Pinellas County-based Democratic state Sen. Darryl Rouson says that it was men like former Florida Supreme Court Justice Joseph W. Hatchett who inspired him to enter the legal profession more than 40 years ago.

What You Need To Know

  • Joseph W. Hatchett was born in Clearwater and raised in Pinellas County

  • Hatchett became the first African-American to serve on the Florida Supreme Court

  • Hatchett went on to serve two decades on the U.S. 5th (and then) 11th Circuit Court of Appeals

  • More Politics headlines

Hatchett, who died in April at the age of 88, made history in 1975 when then Florida Gov. Reuben Askew appointed him to become the first African-American to serve on the state’s highest court. 

“It was groundbreaking. It was trailblazing. It was pioneering. And it certainly gave many of us the impetus to go into law,” Rouson told Spectrum Bay News 9 on Wednesday about how significant was the announcement that Hatchett would become a state Supreme Court Justice.

Rouson sent a letter to Florida's U.S. Senators Marco Rubio and Rick Scott last week, calling on them to sponsor legislation in the U.S. House (H.R. 4771) that would designate the Federal Building and U.S. Courthouse in Tallahassee as the “Joseph Woodrow Hatchett United States Courthouse and Federal Building.”

“It’s high time that a federal courthouse in the state of Florida be named after an African-American lawyer/jurist who showed us how to respect the law,” says Rouson.

The House bill is sponsored by Tallahassee Democrat Al Lawson, and is being co-sponsored by every member of the Florida Congressional delegation, both Republican and Democratic. 

Hatchett, a native of Pinellas County, ultimately left the Florida Supreme Court in 1979 when then-President Jimmy Carter named him to the 5th Circuit Court of Appeals, becoming the first African American to serve in a federal circuit that covered the deep south at the time (in 1981 the 5th Circuit was divided into two circuits, with the 11th Circuit Court of Appeals created to oversee the judicial districts in Alabama, Georgia and Florida. Hatchett moved to serve in the 11th Circuit Court).

Hatchett attended Florida A&M University in 1954. He earned his law degree from Howard University in 1959, and began private practice in Daytona Beach.
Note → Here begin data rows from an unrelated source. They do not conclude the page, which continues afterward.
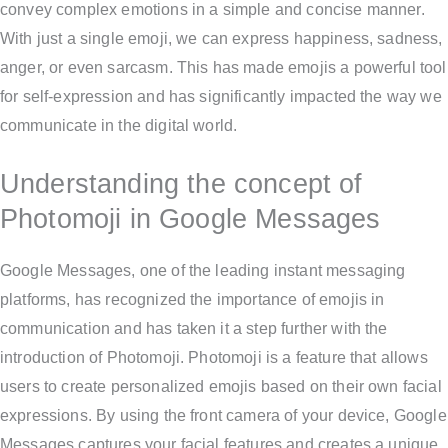
convey complex emotions in a simple and concise manner.
With just a single emoji, we can express happiness, sadness,
anger, or even sarcasm. This has made emojis a powerful tool
for self-expression and has significantly impacted the way we
communicate in the digital world.
Understanding the concept of
Photomoji in Google Messages
Google Messages, one of the leading instant messaging
platforms, has recognized the importance of emojis in
communication and has taken it a step further with the
introduction of Photomoji. Photomoji is a feature that allows
users to create personalized emojis based on their own facial
expressions. By using the front camera of your device, Google
Messages captures your facial features and creates a unique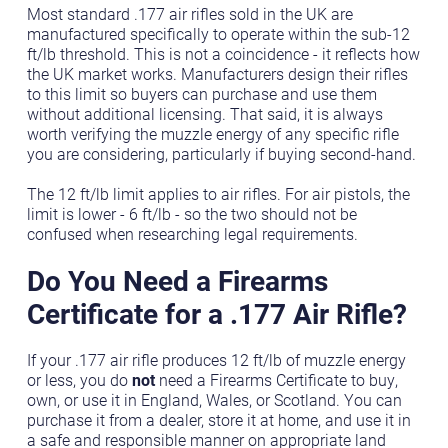
Most standard .177 air rifles sold in the UK are
manufactured specifically to operate within the sub-12
ft/lb threshold. This is not a coincidence - it reflects how
the UK market works. Manufacturers design their rifles
to this limit so buyers can purchase and use them
without additional licensing. That said, it is always
worth verifying the muzzle energy of any specific rifle
you are considering, particularly if buying second-hand.
The 12 ft/lb limit applies to air rifles. For air pistols, the
limit is lower - 6 ft/lb - so the two should not be
confused when researching legal requirements.
Do You Need a Firearms
Certificate for a .177 Air Rifle?
If your .177 air rifle produces 12 ft/lb of muzzle energy
or less, you do
not
need a Firearms Certificate to buy,
own, or use it in England, Wales, or Scotland. You can
purchase it from a dealer, store it at home, and use it in
a safe and responsible manner on appropriate land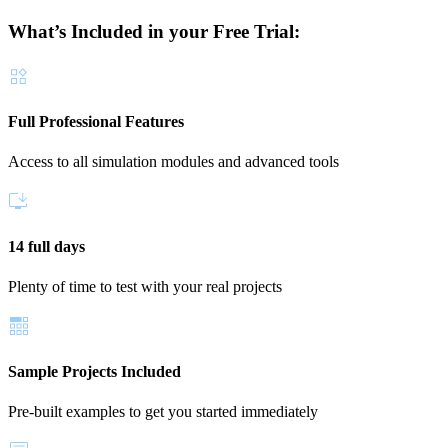
What’s Included in your Free Trial:
Full Professional Features
Access to all simulation modules and advanced tools
14 full days
Plenty of time to test with your real projects
Sample Projects Included
Pre-built examples to get you started immediately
He was then appointed assistant U.S. Attorney for the Middle District of Florida in 1966, and in 1971 was appointed U.S. magistrate for the Middle District.
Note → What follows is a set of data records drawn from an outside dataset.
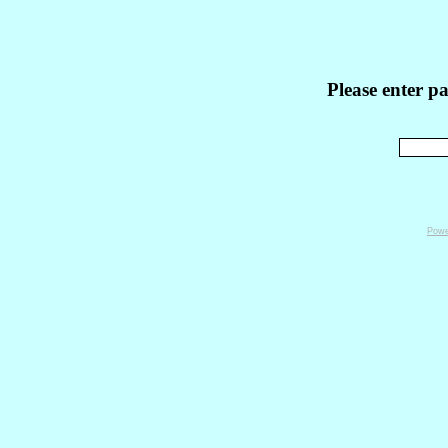
Please enter p
Powe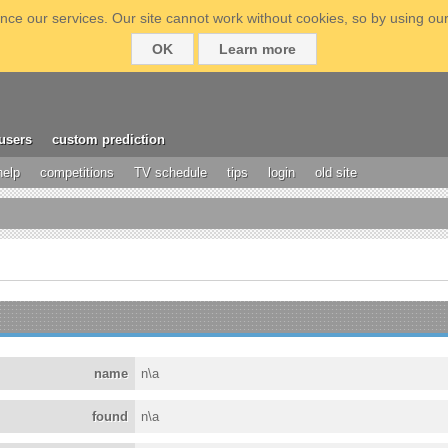
ce our services. Our site cannot work without cookies, so by using our
OK
Learn more
users
custom prediction
help
competitions
TV schedule
tips
login
old site
name
n\a
found
n\a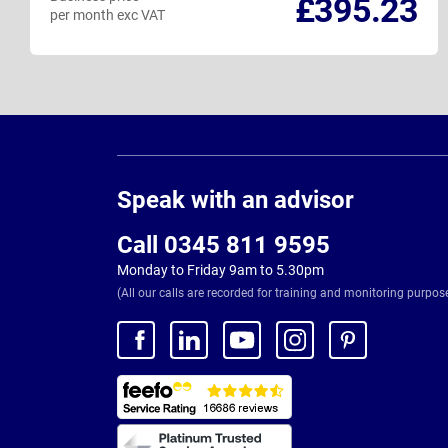
£395.23
per month exc VAT
Page
Footer
Speak with an advisor
Call 0345 811 9595
Monday to Friday 9am to 5.30pm
(All our calls are recorded for training and monitoring purpos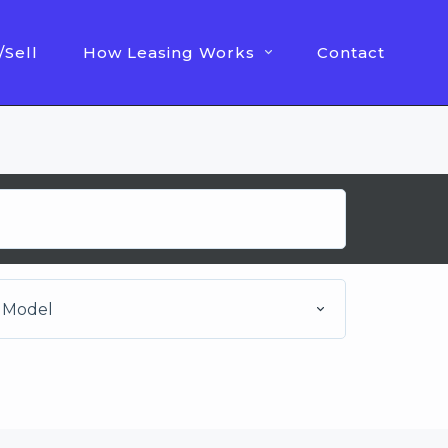
/Sell
How Leasing Works
Contact
Model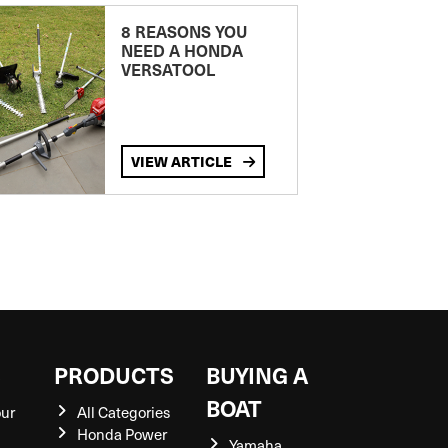
8 REASONS YOU
NEED A HONDA
VERSATOOL
VIEW ARTICLE
S
PRODUCTS
BUYING A
BOAT
our
All Categories
Honda Power
Yamaha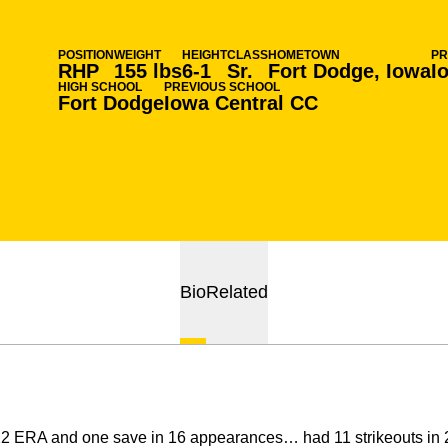
POSITION
WEIGHT
HEIGHT
CLASS
HOMETOWN
PR
RHP
155 lbs
6-1
Sr.
Fort Dodge, Iowa
I
HIGH SCHOOL
PREVIOUS SCHOOL
Fort Dodge
Iowa Central CC
Bio
Related
22 ERA and one save in 16 appearances… had 11 strikeouts in 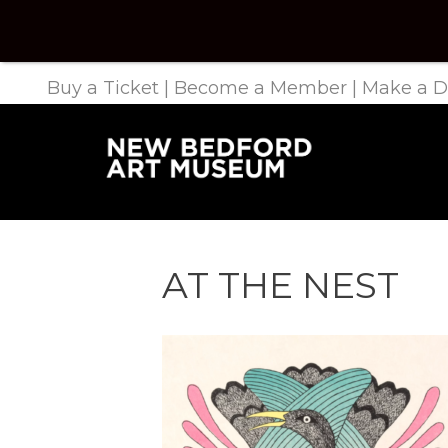
Buy a Ticket
|
Become a Member
|
Make a D
AT THE NEST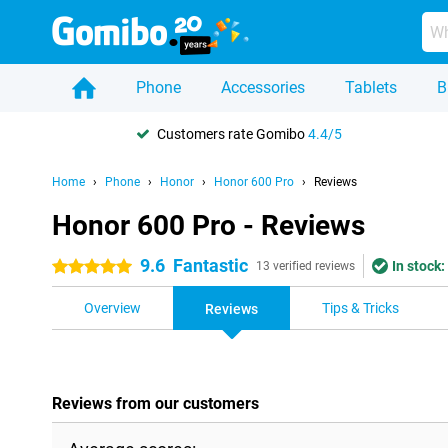
Phone
Accessories
Tablets
B
Customers rate Gomibo
4.4/5
Home
Phone
Honor
Honor 600 Pro
Reviews
Honor 600 Pro - Reviews
9.6
Fantastic
In stock:
5 stars
13 verified reviews
Overview
Tips & Tricks
Reviews
Reviews from our customers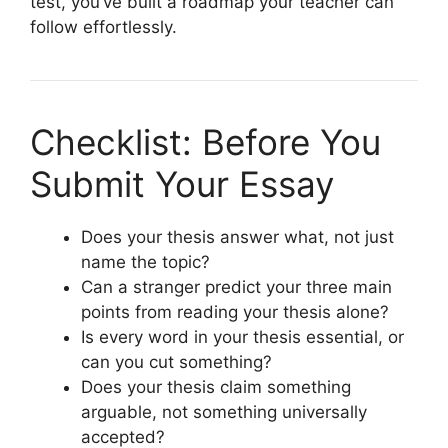
test, you’ve built a roadmap your teacher can
follow effortlessly.
Checklist: Before You
Submit Your Essay
Does your thesis answer what, not just
name the topic?
Can a stranger predict your three main
points from reading your thesis alone?
Is every word in your thesis essential, or
can you cut something?
Does your thesis claim something
arguable, not something universally
accepted?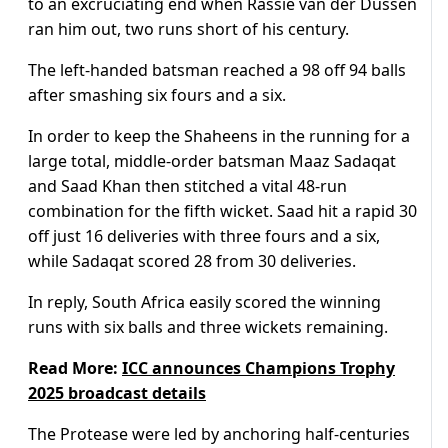
to an excruciating end when Rassie van der Dussen
ran him out, two runs short of his century.
The left-handed batsman reached a 98 off 94 balls
after smashing six fours and a six.
In order to keep the Shaheens in the running for a
large total, middle-order batsman Maaz Sadaqat
and Saad Khan then stitched a vital 48-run
combination for the fifth wicket. Saad hit a rapid 30
off just 16 deliveries with three fours and a six,
while Sadaqat scored 28 from 30 deliveries.
In reply, South Africa easily scored the winning
runs with six balls and three wickets remaining.
Read More:
ICC announces Champions Trophy
2025 broadcast details
The Protease were led by anchoring half-centuries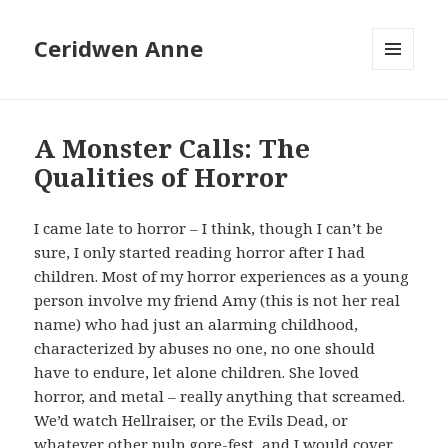
Ceridwen Anne
MENU
AND
WIDGETS
A Monster Calls: The
Qualities of Horror
I came late to horror – I think, though I can’t be
sure, I only started reading horror after I had
children. Most of my horror experiences as a young
person involve my friend Amy (this is not her real
name) who had just an alarming childhood,
characterized by abuses no one, no one should
have to endure, let alone children. She loved
horror, and metal – really anything that screamed.
We’d watch Hellraiser, or the Evils Dead, or
whatever other pulp gore-fest, and I would cover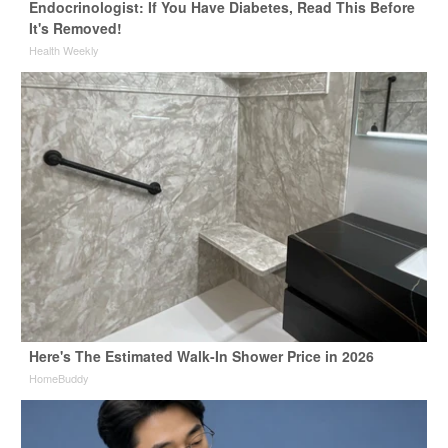
Endocrinologist: If You Have Diabetes, Read This Before
It's Removed!
Health Weekly
Here's The Estimated Walk-In Shower Price in 2026
HomeBuddy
The fact that the federal courthouse in Tallahassee could be named after Justice Hatchett is extraordinary, says his grandson, attorney Rashad Green, who has law offices in Tampa and Tallahassee.
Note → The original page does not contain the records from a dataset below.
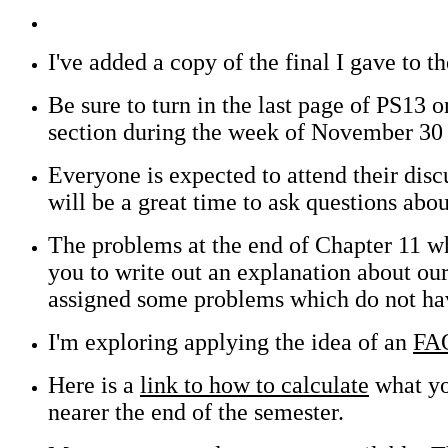
I've added a copy of the final I gave to 
Be sure to turn in the last page of PS13 
section during the week of November 30 
Everyone is expected to attend their disc
will be a great time to ask questions ab
The problems at the end of Chapter 11 wh
you to write out an explanation about our
assigned some problems which do not have
I'm exploring applying the idea of an
FA
Here is a
link to how to calculate
what you
nearer the end of the semester.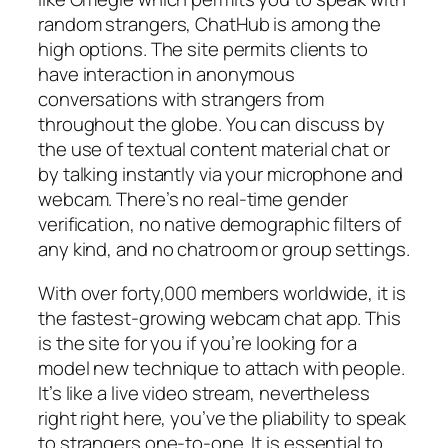
random strangers, ChatHub is among the
high options. The site permits clients to
have interaction in anonymous
conversations with strangers from
throughout the globe. You can discuss by
the use of textual content material chat or
by talking instantly via your microphone and
webcam. There’s no real-time gender
verification, no native demographic filters of
any kind, and no chatroom or group settings.
With over forty,000 members worldwide, it is
the fastest-growing webcam chat app. This
is the site for you if you’re looking for a
model new technique to attach with people.
It’s like a live video stream, nevertheless
right right here, you’ve the pliability to speak
to strangers one-to-one. It is essential to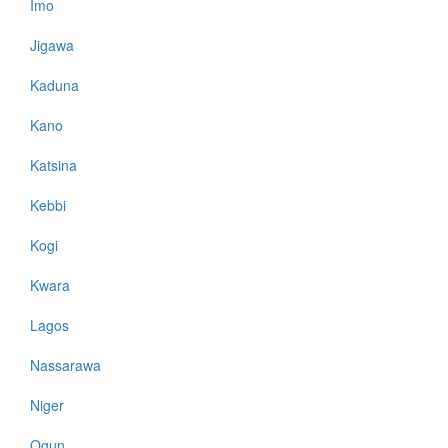
Imo
Jigawa
Kaduna
Kano
Katsina
Kebbi
Kogi
Kwara
Lagos
Nassarawa
Niger
Ogun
“He was a public servant, and he was somebody who cared about the wellbeing of the public, and that's the way he lived his life," said Green. "He affected many, many people in the community."

Tampa-based attorney Roscoe Green says that his grandfather was a role model to him and his brother – and says that he was extremely extremely humble.

“I don’t know we ever heard him ever even mention that he was a judge,” he said Wednesday.  “And he treated everybody equally. And with respect. He was just an outstanding human being. He was a fantastic grandfather.”

H.T. Smith, the founding director of the Trial Advocacy Program at Florida International University College of Law, said Hatchett was a “trailblazer” in being appointed to high court, but adds that what was important was how he was able to “open the vaults of opportunities for number two, number three, number four, number five and everybody that comes behind that. And he understood that.”

After leaving the 11th Circuit Court of Appeals in 1999, Hatchett went on to work with the NAACP and joined Ackerman, a private law firm. In 2018, he retired from the practice of law.

“His concern was always for others before himself, and so his life is an example for us to follow,” says grandson Rashad Green. “I think that people should find comfort in knowing that he really talked the talk and he walked the walk. That’s what I would leave the community with.”